不等保鏢反應過來,週末抬手抓住保鏢的衣領,膝撞狠狠踹出,正中保鏢的小腹,踢得保鏢當時就捂著肚子朝地上蹲去,一臉的蒼白。
緊接著,週末的巴掌閃電般劈出,實打實地拍在保鏢胸前的肌肉塊上。
嘭!
週末這一巴掌雖然沒有用暗勁,但是明勁卻用了五成,可謂殺傷力無限,一掌拍出去,發出一聲悶響的同時,保鏢的身體便急速朝後退去。最離譜的是,他背心處的西裝也在同一時間撐開一個大大的口子。
嘶啦!
“呃……”
保鏢低呼一聲,兩眼一翻白,當即倒地。
另一名攔住週末的保鏢看到他的同伴背部衣服都被週末打在前胸的一巴掌撐破,眼中閃過一絲驚恐,一時間,他看週末的眼神如同在看怪物。
“你也不準我坐沙發?”週末冷眼一掃那位保鏢,保鏢急忙連連搖頭,脖子上就好像安裝了螺旋槳似的,一邊搖頭一邊往閆羅王的方向後退。
週末見狀,很滿意地點了點頭,然後很隨意地坐到沙發旁坐下。
他如同閆羅王一般翹起二郎腿,然後刁起一支煙,自顧自地吞雲吐霧,神態自若,如同和朋友聚會一般悠閑。
“廢物!”不露痕跡地瞪了眼退回來的那位保鏢和被打倒的保鏢,閆羅王壓低了聲音惡狠狠地罵了一句。
看得出來,閆羅王雖然罵的物件是自己的兩個手下,但是指桑罵槐的意思很明顯,要不周末就怎麼就聽到了呢?
“呵呵!”週末滿不在乎地淡淡一笑,隨即說道,“閆董,咱們明人不說暗話,我來就是想問問你青菜得了什麼病。”
“週末,你叫我妹妹的小名不合適吧?”閆羅王冷冷一笑,抬眼看向週末,“我之前說過的,只要再看到你糾纏我妹妹我就打死你。”
週末眉頭微微一跳,轉而用更加雲淡風輕的語氣和閆羅王說話:“不可否認,我很討厭你說話的方式,太狂了點,我不喜歡!”
頓了頓,週末的神色突然一冷:“你要知道,真要把人逼急了,誰打死誰還不一定呢!”
“你也很狂嘛!”閆羅王冷笑,一臉的鄙夷,“別以為你現在做了康城的地下老大就了不得了,你要知道,在我們閆家人的眼裡,你依然只不過是一個窮鬼而已。”

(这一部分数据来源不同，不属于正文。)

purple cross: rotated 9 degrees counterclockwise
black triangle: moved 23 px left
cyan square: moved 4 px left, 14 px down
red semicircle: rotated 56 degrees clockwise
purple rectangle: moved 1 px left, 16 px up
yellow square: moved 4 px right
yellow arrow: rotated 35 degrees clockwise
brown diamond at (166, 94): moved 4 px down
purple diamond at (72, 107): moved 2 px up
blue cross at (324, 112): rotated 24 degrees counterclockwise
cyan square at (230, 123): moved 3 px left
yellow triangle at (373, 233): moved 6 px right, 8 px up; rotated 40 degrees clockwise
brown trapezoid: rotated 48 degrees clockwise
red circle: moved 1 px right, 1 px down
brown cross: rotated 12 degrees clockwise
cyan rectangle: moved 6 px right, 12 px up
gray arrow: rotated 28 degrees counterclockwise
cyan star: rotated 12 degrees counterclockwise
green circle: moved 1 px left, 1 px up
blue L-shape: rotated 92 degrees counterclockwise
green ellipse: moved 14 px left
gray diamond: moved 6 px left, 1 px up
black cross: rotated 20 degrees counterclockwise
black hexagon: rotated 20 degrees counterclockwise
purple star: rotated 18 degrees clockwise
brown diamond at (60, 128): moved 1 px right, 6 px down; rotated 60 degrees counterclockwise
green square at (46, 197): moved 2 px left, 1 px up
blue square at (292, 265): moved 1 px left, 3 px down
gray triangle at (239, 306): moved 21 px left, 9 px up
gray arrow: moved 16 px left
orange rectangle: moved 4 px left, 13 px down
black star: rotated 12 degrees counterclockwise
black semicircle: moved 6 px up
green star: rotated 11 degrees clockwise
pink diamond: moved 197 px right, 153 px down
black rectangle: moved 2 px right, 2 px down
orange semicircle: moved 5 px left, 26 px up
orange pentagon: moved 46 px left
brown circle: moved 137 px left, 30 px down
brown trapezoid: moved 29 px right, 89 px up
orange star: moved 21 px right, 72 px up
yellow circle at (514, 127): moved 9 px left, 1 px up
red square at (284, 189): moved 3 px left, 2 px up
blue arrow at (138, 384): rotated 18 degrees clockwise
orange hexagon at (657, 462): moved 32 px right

“你們怎麼看我我無所謂的。”週末聽了閆羅王的話,半點也沒有發怒的跡象,一副春風得意的樣子,“你們閆家是很牛逼的隱世大家族那是肯定的,至於有多牛逼我暫時還不清楚,但是有一點可以肯定,不管你們家有多牛逼,在我眼裡,只不過是狗屎而已!”
“你……”閆羅王有些語塞,因為週末是他平生僅見的臭脾氣人物,說話不知道有多惡毒,如同茅坑裡的石頭一樣,又臭又硬。
“你一定是想說我既然把你們家看成狗屎為什麼還要和你妹妹在一起,對吧?這個問題我可以現在就回答你。”週末將煙蒂仍在一塵不染的白地板地上,說,“我喜歡的是你妹妹這個女人,而不是你們閆家。我說得明確點,且不說我現在還沒有成家的打算,就打算我哪天真娶了閆青菜,我也不屑於用女婿的身份去爭奪你們閆家的家産!”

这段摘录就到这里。